> Stored records:
---+---
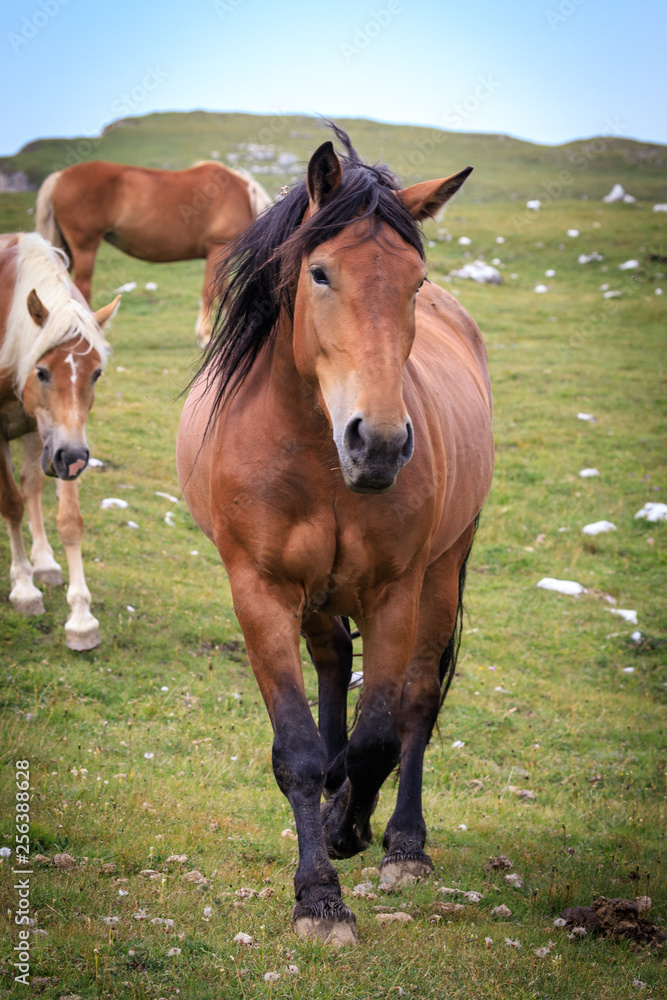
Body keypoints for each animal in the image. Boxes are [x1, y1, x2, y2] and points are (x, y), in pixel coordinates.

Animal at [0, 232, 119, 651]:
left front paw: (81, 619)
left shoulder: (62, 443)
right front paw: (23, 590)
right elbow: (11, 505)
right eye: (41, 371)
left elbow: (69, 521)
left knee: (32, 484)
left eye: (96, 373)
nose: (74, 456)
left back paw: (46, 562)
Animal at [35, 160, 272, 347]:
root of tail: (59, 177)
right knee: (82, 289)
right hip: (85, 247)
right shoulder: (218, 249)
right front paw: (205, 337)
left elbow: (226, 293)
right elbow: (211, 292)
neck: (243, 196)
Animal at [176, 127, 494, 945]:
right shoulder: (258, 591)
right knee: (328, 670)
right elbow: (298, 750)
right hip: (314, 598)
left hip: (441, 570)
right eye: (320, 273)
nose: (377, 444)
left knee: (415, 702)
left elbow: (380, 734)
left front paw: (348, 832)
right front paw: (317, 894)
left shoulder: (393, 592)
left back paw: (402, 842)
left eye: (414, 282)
---+---
> Problem statement: Pull out every line of the records that includes the string "elbow".

> Response:
right elbow: (11, 505)
left elbow: (69, 521)
left elbow: (226, 293)
right elbow: (211, 292)
right elbow: (298, 750)
left elbow: (380, 734)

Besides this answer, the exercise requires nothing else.